● EXERCISE DESCRIPTION:
Say how many lines of the listing below include the string "positivity" and add nothing else.

● EXERCISE DATA:

##########

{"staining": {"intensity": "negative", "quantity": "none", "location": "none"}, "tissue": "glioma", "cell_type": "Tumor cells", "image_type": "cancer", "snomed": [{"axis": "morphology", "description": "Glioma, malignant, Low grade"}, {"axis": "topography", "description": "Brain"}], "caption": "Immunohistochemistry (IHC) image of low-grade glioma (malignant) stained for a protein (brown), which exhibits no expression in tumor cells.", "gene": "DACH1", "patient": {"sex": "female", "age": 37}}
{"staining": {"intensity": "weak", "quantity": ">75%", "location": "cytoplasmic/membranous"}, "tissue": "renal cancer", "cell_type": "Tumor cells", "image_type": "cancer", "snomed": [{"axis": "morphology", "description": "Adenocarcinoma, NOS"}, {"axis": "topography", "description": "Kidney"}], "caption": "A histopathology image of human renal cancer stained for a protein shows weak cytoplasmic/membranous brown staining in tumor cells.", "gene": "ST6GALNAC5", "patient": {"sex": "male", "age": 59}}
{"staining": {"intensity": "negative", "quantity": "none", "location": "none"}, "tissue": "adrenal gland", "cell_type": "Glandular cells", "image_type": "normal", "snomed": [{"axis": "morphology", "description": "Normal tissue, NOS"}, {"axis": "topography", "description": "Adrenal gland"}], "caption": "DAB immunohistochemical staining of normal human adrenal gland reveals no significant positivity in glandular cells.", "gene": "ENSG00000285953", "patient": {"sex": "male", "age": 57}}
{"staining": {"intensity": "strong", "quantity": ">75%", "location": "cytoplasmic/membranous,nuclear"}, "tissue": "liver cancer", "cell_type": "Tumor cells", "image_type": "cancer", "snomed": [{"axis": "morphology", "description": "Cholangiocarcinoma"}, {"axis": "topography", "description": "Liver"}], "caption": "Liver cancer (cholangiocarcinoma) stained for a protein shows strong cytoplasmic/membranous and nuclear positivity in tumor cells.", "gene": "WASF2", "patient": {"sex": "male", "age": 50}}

##########

● EXERCISE RESULT:
2